Messi had been with Nike since his La Masia days. He wore their Mercurial Vapors for his senior Barcelona debut against Espanyol on October 16, 2004. He appeared in their World Cup marketing plans. Everything pointed toward a long, natural partnership — Barcelona were a Nike club, Messi was a Nike player, the fit seemed obvious.

Then 2006 happened.

The court case nobody remembers

When Adidas moved in with a reported offer worth around $1 million per year, Nike didn't just let Messi walk. They went to the Spanish courts, arguing he was still legally bound to them. The document they presented as proof was described by the judges as a "commitment letter" — not a fully enforceable endorsement contract. The February 2006 ruling cleared Messi to sign with Adidas, and Nike's relationship with arguably the greatest player ever to lace up a boot was finished before it had really begun.

The legal defeat stings more with every passing year. By the time Messi lifted the World Cup in Qatar on December 18, 2022 — in Adidas boots, with the three stripes on his chest — images of that moment circled the globe within hours. Argentina shirt sales overwhelmed retailers. Adidas reported surging football revenues off the back of the tournament. The face of all of it was the player Nike once had on their books as a teenager.

Adidas had been building toward that moment for nearly two decades. They launched Messi editions of their F50 boots, built entire apparel lines around him, and in February 2017 handed him a lifetime endorsement deal — reportedly worth hundreds of millions across his lifetime, modelled on the kind of legacy arrangement Nike built with Michael Jordan. The difference being that Nike built theirs on purpose. Adidas essentially stumbled into theirs because a rival didn't respond to an equipment request.

What Messi's Adidas deal looks like now

His move to Inter Miami in June 2023 only deepened the partnership. Adidas supplies MLS kits, and Messi's pink No. 10 shirt became one of the best-selling football jerseys in North American history almost immediately. The commercial ripple effects went well beyond the club — every Messi story is now an Adidas story by extension.

Celebrity Net Worth puts Messi's estimated net worth at $1 billion, built across salaries, endorsements, and business ventures. Adidas sits at the centre of his off-field income alongside Pepsi, Lay's, Mastercard, and Hard Rock International.
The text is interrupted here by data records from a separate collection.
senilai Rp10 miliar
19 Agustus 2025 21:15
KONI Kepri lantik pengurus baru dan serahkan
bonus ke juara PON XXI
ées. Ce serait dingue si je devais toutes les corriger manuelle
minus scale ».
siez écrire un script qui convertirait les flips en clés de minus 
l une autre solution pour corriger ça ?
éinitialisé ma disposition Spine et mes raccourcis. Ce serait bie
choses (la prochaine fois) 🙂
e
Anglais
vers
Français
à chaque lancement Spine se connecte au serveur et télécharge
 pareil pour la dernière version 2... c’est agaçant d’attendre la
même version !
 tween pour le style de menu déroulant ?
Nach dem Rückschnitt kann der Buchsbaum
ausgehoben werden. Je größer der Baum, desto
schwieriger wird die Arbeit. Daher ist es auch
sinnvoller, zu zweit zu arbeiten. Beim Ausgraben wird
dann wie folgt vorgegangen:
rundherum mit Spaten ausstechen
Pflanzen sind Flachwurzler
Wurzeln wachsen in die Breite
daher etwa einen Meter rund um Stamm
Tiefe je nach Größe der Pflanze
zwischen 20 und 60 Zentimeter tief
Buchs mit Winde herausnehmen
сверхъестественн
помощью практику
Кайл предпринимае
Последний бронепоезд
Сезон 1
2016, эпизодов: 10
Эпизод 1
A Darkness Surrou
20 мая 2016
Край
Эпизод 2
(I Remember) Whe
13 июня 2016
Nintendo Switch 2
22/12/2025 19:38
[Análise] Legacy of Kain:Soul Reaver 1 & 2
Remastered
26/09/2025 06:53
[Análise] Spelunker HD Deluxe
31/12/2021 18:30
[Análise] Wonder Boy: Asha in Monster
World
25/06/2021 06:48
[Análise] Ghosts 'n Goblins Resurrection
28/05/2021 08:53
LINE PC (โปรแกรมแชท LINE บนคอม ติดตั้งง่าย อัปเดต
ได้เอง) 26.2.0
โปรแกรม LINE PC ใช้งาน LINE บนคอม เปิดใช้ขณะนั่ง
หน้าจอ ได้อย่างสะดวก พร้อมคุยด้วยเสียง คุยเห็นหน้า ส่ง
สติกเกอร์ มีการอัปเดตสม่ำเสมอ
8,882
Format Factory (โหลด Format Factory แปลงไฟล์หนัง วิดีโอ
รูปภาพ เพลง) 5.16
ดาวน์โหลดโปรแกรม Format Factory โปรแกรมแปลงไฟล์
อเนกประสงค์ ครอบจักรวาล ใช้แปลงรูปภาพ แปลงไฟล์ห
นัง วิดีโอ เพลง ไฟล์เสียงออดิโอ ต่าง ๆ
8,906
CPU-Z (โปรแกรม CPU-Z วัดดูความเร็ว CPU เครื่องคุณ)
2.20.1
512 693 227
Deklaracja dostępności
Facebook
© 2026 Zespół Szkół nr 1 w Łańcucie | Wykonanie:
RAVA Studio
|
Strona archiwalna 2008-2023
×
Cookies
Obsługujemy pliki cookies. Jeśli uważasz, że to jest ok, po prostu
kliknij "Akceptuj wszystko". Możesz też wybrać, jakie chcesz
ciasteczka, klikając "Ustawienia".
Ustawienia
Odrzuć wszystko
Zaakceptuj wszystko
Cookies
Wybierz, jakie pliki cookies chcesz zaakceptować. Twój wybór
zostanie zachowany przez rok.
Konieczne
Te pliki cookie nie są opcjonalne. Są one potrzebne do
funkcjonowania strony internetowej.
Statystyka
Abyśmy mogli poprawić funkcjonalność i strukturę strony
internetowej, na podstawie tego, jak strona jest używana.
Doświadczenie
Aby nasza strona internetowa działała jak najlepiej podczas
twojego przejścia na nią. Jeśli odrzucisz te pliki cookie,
He reportedly turned down a Saudi offer believed to be worth around $400 million per season to join Inter Miami on a deal that included future equity in the MLS club — which tells you something about how he values long-term positioning over short-term paydays.
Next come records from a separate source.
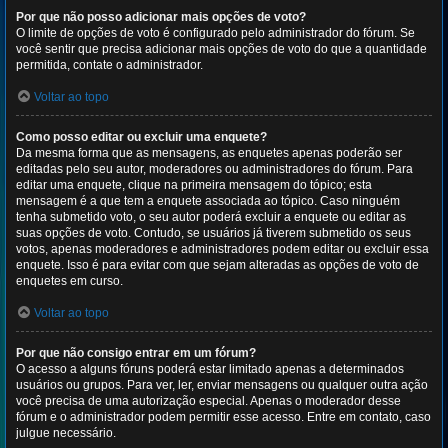
Por que não posso adicionar mais opções de voto?
O limite de opções de voto é configurado pelo administrador do fórum. Se
você sentir que precisa adicionar mais opções de voto do que a quantidade
permitida, contate o administrador.
Voltar ao topo
Como posso editar ou excluir uma enquete?
Da mesma forma que as mensagens, as enquetes apenas poderão ser
editadas pelo seu autor, moderadores ou administradores do fórum. Para
editar uma enquete, clique na primeira mensagem do tópico; esta
mensagem é a que tem a enquete associada ao tópico. Caso ninguém
tenha submetido voto, o seu autor poderá excluir a enquete ou editar as
suas opções de voto. Contudo, se usuários já tiverem submetido os seus
votos, apenas moderadores e administradores podem editar ou excluir essa
enquete. Isso é para evitar com que sejam alteradas as opções de voto de
enquetes em curso.
Voltar ao topo
Por que não consigo entrar em um fórum?
O acesso a alguns fóruns poderá estar limitado apenas a determinados
usuários ou grupos. Para ver, ler, enviar mensagens ou qualquer outra ação
você precisa de uma autorização especial. Apenas o moderador desse
fórum e o administrador podem permitir esse acesso. Entre em contato, caso
julgue necessário.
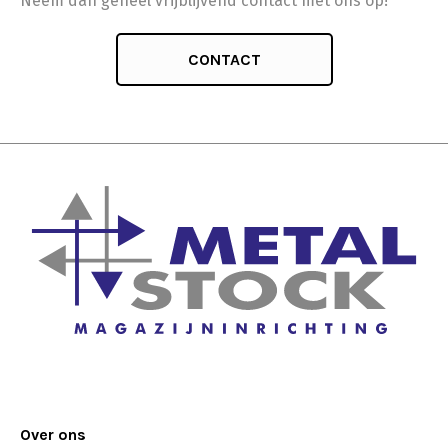
Neem dan geheel vrijblijvend contact met ons op!
CONTACT
Over ons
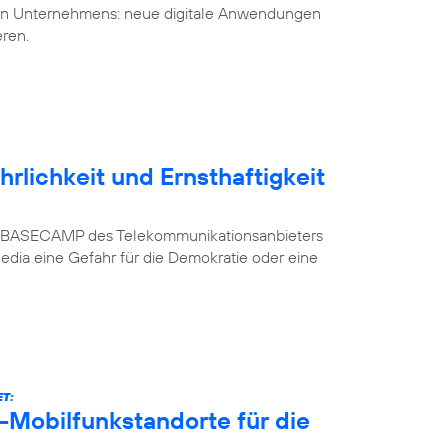
uen Unternehmens: neue digitale Anwendungen
eren.
rlichkeit und Ernsthaftigkeit
n im BASECAMP des Telekommunikationsanbieters
Media eine Gefahr für die Demokratie oder eine
T:
-Mobilfunkstandorte für die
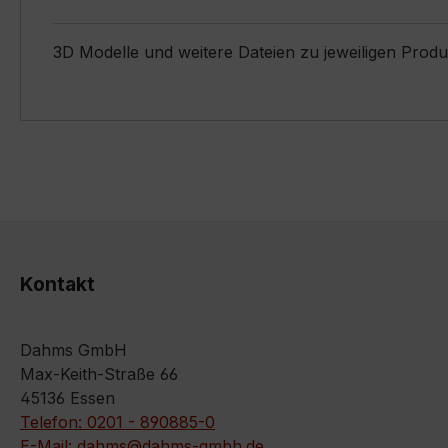
3D Modelle und weitere Dateien zu jeweiligen Prod
Kontakt
Dahms GmbH
Max-Keith-Straße 66
45136 Essen
Telefon: 0201 - 890885-0
E-Mail: dahms@dahms-gmbh.de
  • Eight Ballon d'Or titles
  • UEFA Champions League winner with Barcelona
  • 2022 FIFA World Cup winner with Argentina
  • Lifetime Adidas endorsement contract signed in 2017
  • Inter Miami No. 10 among the best-selling shirts in MLS history

Nike, for their part, have never publicly confirmed that the reported training gear dispute drove the split, and Messi has never said so either. Maybe it was more complicated than that. But the story has stuck precisely because it sounds true — the kind of corporate indifference that costs nothing in the moment and everything in retrospect.
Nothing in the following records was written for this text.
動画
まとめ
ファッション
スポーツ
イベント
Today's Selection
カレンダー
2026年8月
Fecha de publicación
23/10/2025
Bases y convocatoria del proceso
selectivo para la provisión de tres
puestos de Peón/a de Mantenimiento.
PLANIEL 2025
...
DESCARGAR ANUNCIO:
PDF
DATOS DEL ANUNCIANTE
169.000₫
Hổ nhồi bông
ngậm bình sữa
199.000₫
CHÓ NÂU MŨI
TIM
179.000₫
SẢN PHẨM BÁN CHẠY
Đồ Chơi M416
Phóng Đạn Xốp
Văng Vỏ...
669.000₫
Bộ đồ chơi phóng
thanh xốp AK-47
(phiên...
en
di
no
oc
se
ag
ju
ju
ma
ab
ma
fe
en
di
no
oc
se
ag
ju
What's certain is that a court ruling in February 2006 changed the commercial landscape of football, even if nobody fully understood it at the time. Nike had a generational talent under a document that didn't hold up in court. Adidas had a cheque and good timing. Twenty years later, one of them owns the defining image of the sport's greatest player. The other has a fascinating footnote in sports business history.